The End Of The Islamic Republic Update: The Republic Strikes Back
Iran Launches Missiles Across The Middle East
Early this morning (daytime in Iran), the United States and Israel launched coordinated air strikes against a variety of targets inside Iran, with the explicit goal of weakening the ruling Khamenei regime enough to allow the dissident population to rise up and topple the government.
Tonight has been a night when literal decades are happening. What the geopolitical landscape of the Middle East will be even just a few hours from now will be radically altered from what it was just yesterday. More than that cannot be said, not even if this will prove to be a blessing or a curse for the Iranian people, for the Middle East, or for the United States and Israel.
These attacks were only a tactical surprise, as the world has known for quite some time that the US was likely to launch a fresh round of aerial bombardments of Iran. This included Iran, which lost no time in retaliating against Israel.
Information is still developing, which means that much of what has been reported already may not actually be what is occurring within Iran. Still, over the past few hours some significant data points have emerged.
The US and Israeli air strikes cover nearly the whole western half of the country, and have done so with apparent ease and impunity.
While the usual cadre of security “experts” engage in ritual pearl clutching over Iranian military strengths, it remains unclear how much actual military strength Iran actually possesses.
Within hours of the joint U.S. and Israeli strike on Iran, Ali Vaez, who directs the Iran Project at the International Crisis Group, warned that the war could likely escalate.
Vaez on social media stressed that Iran had been preparing for the conflict and that wider war could break out across the Middle East.
As I remarked in the overnight period:
Iran has launched multiple missile attacks across the Middle East, the succes of which remains mostly unclear.
Iran has not been able to defend Iranian airspace or Iranian cities.
In war preparations, defense of the realm is usually a primary concern.
Iran can launch missiles, but it seems to have few military options beyond that, based on their response thus far.
Iran appears to have been relatively indiscriminate with their missile strikes, with a number of Persian Gulf states such as Qatar on the receiving end. For its part, Saudi Arabia has confirmed it was among the Arab states attacked by Iran, and that it successfully defended itself against the Iranian missiles.
Europe appears to be its usual feckless dysfunctional self. Even though European leaders such as Germany’s Friederich Merz were read in to some degree on at least the Israeli portion of the strike plan, European Commission Ursula von der Leyen called for all sides to exercise “maximum restraint” and “fully respect international law.”
This morning, Europe’s political leaders, including Merz, called on Iran to return to the negotiating table and seek a negotiated peace. Given Iran’s strong rhetoric up until now, it is difficult to see how the Khamenei regime can return to the negotiating table under these circumstances without it looking like abject surrender.
I do not see Iran bending the knee to the US, to Israel, nor to anyone else, certainly not right away.
As I remarked to one my regular subscribers, we are very much in the early stages of this operation.
How this plays out will be interesting to watch. Ever since the protests began in Iran at the end of 2025 there have been calls for the United States to act.
The United States has acted.
As a geopolitical flex this surpasses by far the Maduro operation in Venezuela.

### Dataset extract
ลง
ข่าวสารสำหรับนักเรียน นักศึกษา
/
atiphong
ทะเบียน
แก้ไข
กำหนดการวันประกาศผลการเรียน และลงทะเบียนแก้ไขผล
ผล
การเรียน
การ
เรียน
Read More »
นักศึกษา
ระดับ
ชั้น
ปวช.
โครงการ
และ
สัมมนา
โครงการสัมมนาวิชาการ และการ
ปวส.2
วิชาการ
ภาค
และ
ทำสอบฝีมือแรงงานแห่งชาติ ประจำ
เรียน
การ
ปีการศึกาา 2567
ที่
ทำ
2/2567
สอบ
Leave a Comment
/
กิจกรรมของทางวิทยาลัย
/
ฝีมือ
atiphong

### Questions
**A)** In the article on the strikes against Iran, which Arab state confirmed that Iran attacked it and that it defended itself against the missiles?
**B)** Name every country that the article on the strikes against Iran mentions by name.
**C)** Continue the article on the strikes against Iran, starting after its last sentence.

### Written answers
**A)** Saudi Arabia

**B)** Iran, the United States, Israel, Qatar, Saudi Arabia, Germany, Venezuela

**C)**
That countries such as Germany were apparently read in is a curious twist. Even the “Gang of Eight” in Congress received some briefings a few days ago, which is a different approach than for Venezuela.
The full consequences and ramifications are a long way from being either known or knowable.
One interesting development actually occurred a few days ago, during a House Oversight Committee hearing, when the head of the National Endowment for Democracy casually let slip that his agency had smuggled thousands of Starlink internet terminals into Iran in recent months.
Damon Wilson, the head of the National Endowment for Democracy (NED), was interrupted by a member of Congress during a House oversight hearing on February 24 after revealing that his agency “began supporting the deployment [and] operation of about 200 Starlinks early on” amid the violence which swept through Iran last month.
Before he could finish the sentence, he was cut off by the ranking member of the House Subcommittee on State, Foreign Operations, and Related Programs, Rep. Lois Frankel, who told Wilson: “You know what, I’m going to interrupt you – we’d better not talk about it.”
Roughly two weeks prior, it was reported by the Wall Street Journal and picked up by other outlets that some 6,000 terminals had been smuggled into Iran by the US State Department.
The US sent around 6,000 terminals to Iran in an unprecedented, direct attempt to deliver internet freedom to regime-stifled protestors, according to officials cited by the outlet.
The majority of the US State Department’s purchase of almost 7,000 terminals was made in January, utilizing funds diverted from similar “internet-freedom initiatives,” to “help anti-regime activists circumvent internet shut-offs in Iran,” officials told WSJ.
Has the United States been laying groundwork for an Iranian insurgent effort to topple the regime in the aftermath of a major attack? We are presented with apparently corroborated evidence arguing that it has, which means the preparations for this attack have been ongoing for quite some time, longer than most of the US military assets deployed to the Middle East recently have been on station.
As with Operation Midnight Hammer during Israel’s Twelve Day War last summer, we are left to ponder if the talks with Iran over its nuclear ambitions were merely window dressing, a way for Trump to “run out the clock” while all elements of a regime change operation were put in place.
With reports of Iranian missile strikes still coming in, and social media is picking up multiple video clips and photos showing the extent of damage in both Iran and Israel, this story is still very much a developing story. Conclusions of any specificity are obviously premature.
Will the Khamenei regime survive this obvious attempt at regime change by the United States and Israel? It may, although with the December protests still a fairly recent memory, the Iranian people have ample reasons to rise up and effect regime change on their own.
The US and Israeli air strikes may yet give the Iranians space to act on those reasons and end the Khamenei regime.






There is much to speculate on. Very few verified facts to support conclusions. It's normal and natural to do so; but we should be conservative in analysis at this time. Iran is still a demonstrated dangerous and treacherous adversary.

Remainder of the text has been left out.